- _Data shown_:
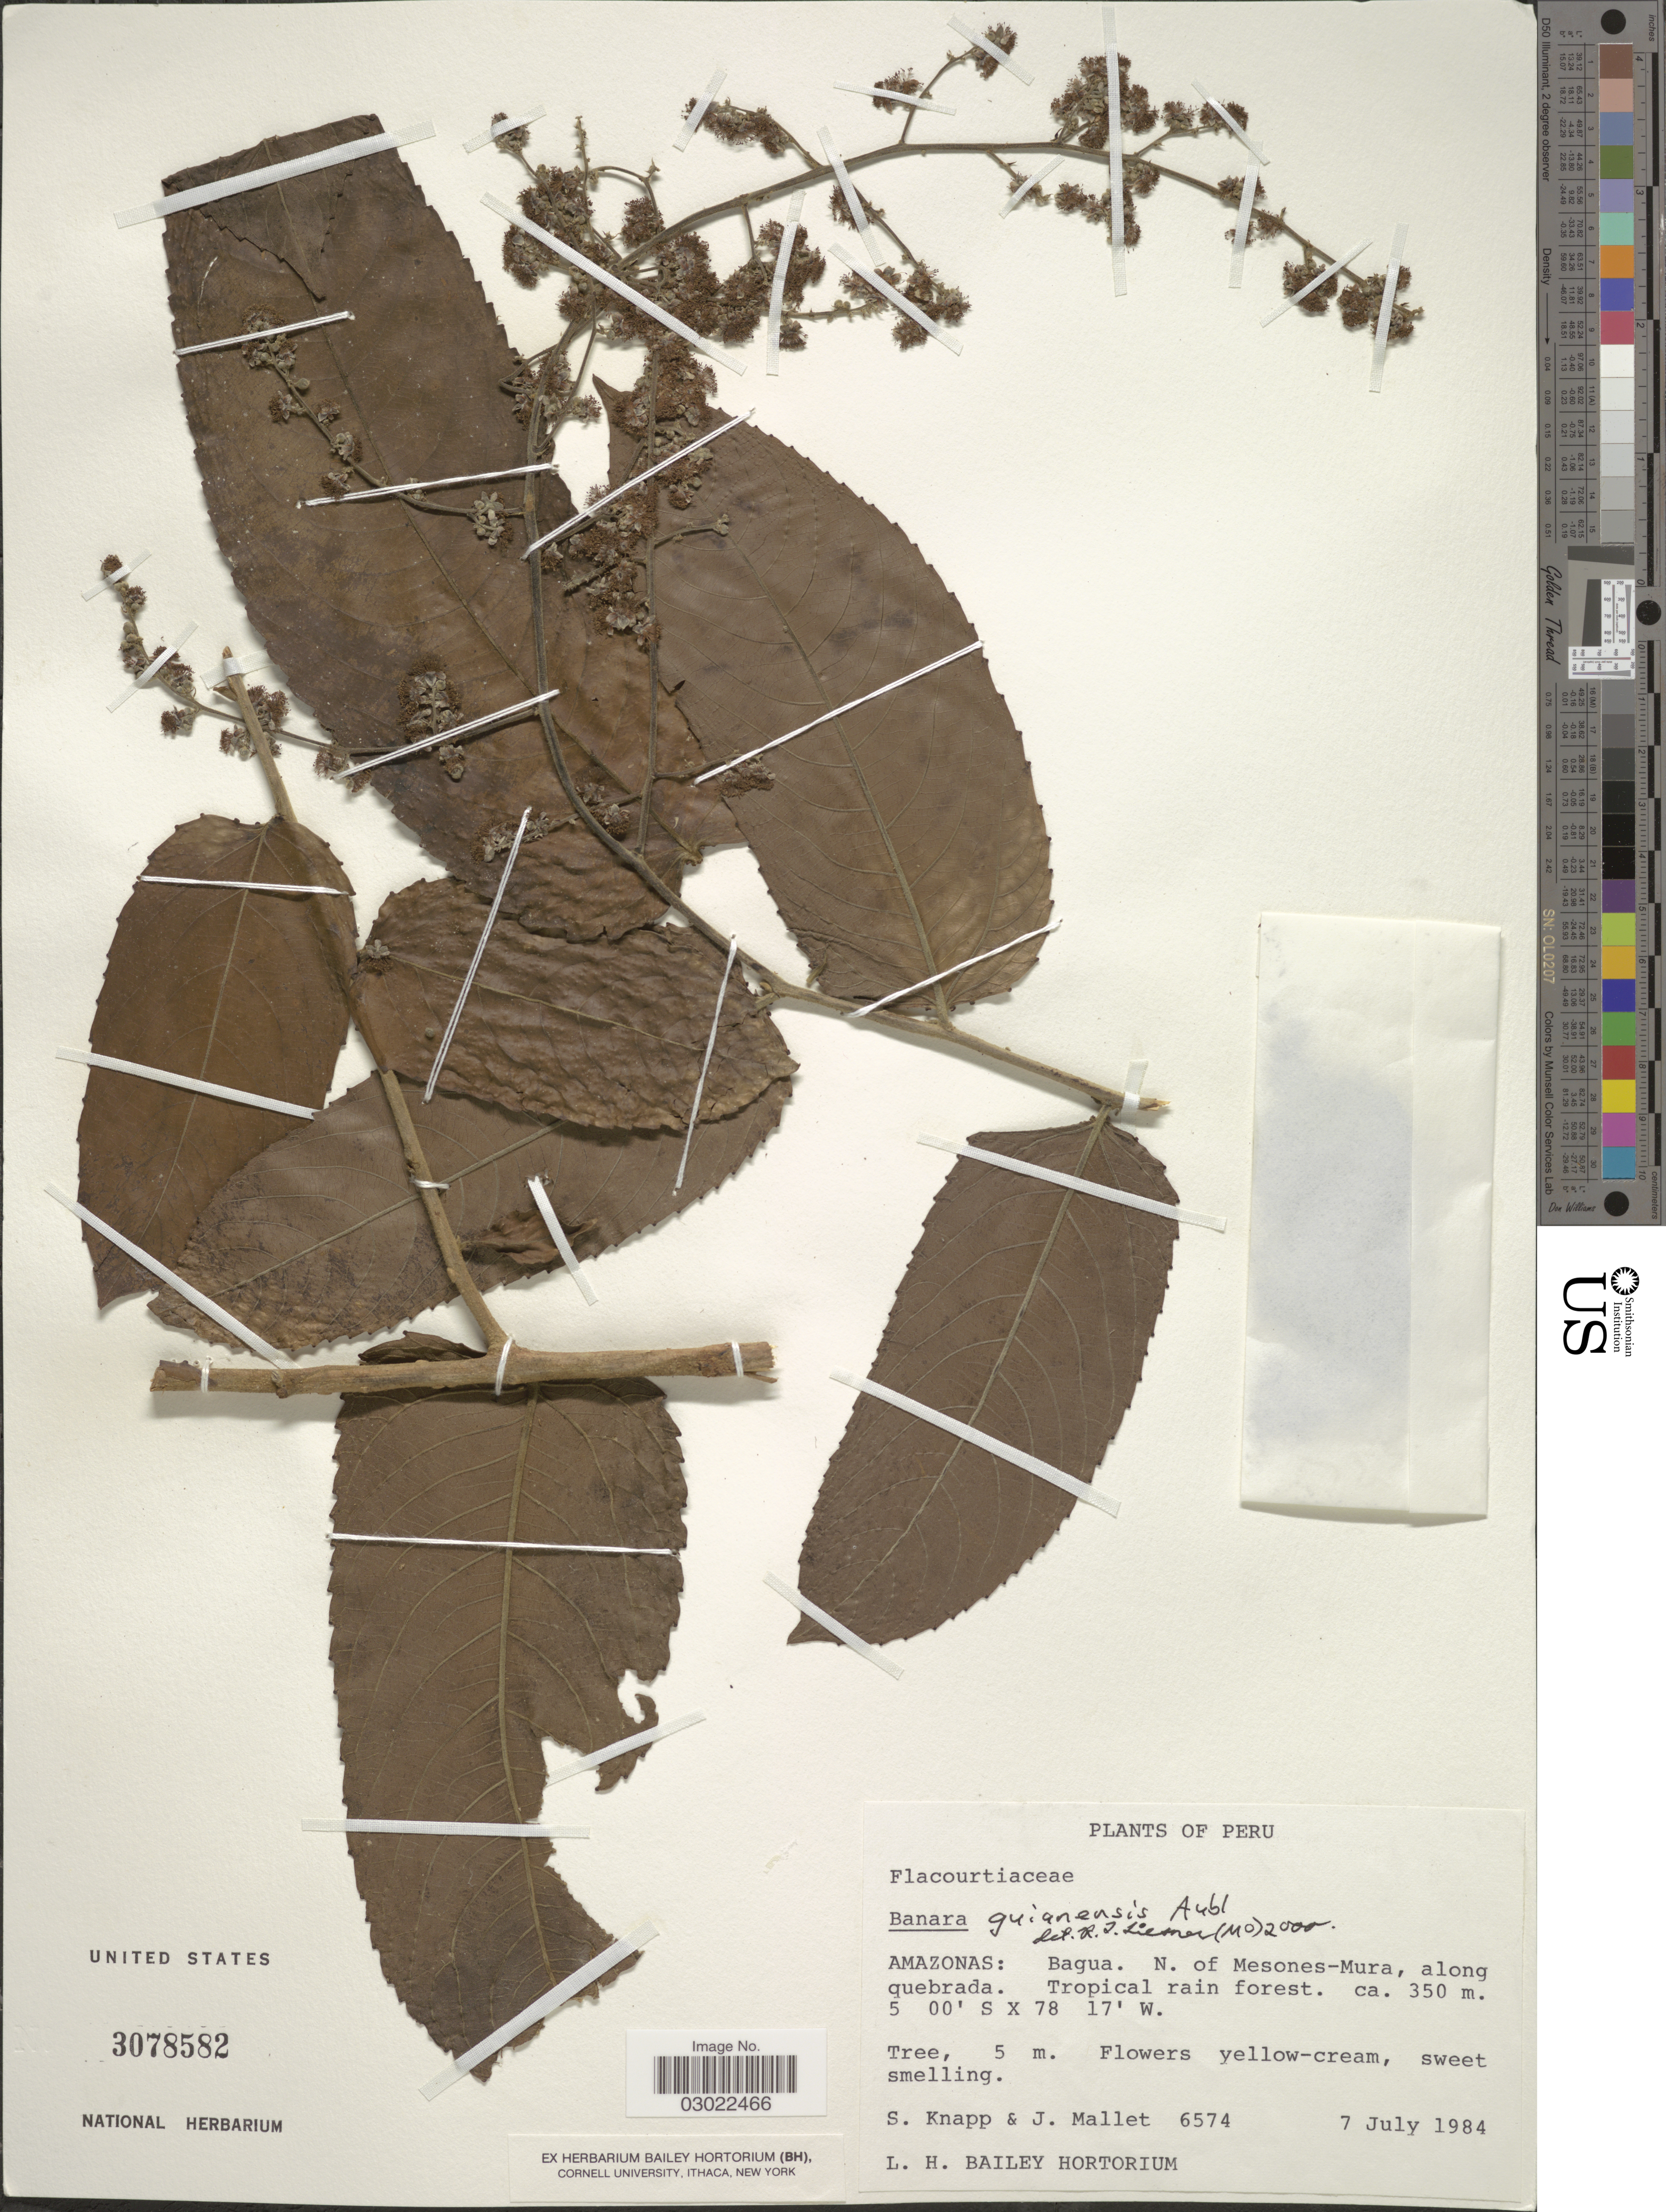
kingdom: Plantae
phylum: Tracheophyta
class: Magnoliopsida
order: Malpighiales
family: Salicaceae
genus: Banara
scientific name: Banara guianensis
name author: Aubl.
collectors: S. Knapp & J. Mallet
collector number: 6574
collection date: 1984-07-07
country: Peru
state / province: Amazonas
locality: Bagua. N. of Mesones-Mura, along quebrada.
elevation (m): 350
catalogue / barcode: US 3078582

- _Given instruction_: Please recast every line of the data above as a Markdown table with the columns "No." and "Entry", numbering the rows and skipping blank lines. Omit the pictures from your table.

- _Solution below_:
| No. | Entry |
|---|---|
| 1 | kingdom: Plantae |
| 2 | phylum: Tracheophyta |
| 3 | class: Magnoliopsida |
| 4 | order: Malpighiales |
| 5 | family: Salicaceae |
| 6 | genus: Banara |
| 7 | scientific name: Banara guianensis |
| 8 | name author: Aubl. |
| 9 | collectors: S. Knapp & J. Mallet |
| 10 | collector number: 6574 |
| 11 | collection date: 1984-07-07 |
| 12 | country: Peru |
| 13 | state / province: Amazonas |
| 14 | locality: Bagua. N. of Mesones-Mura, along quebrada. |
| 15 | elevation (m): 350 |
| 16 | catalogue / barcode: US 3078582 |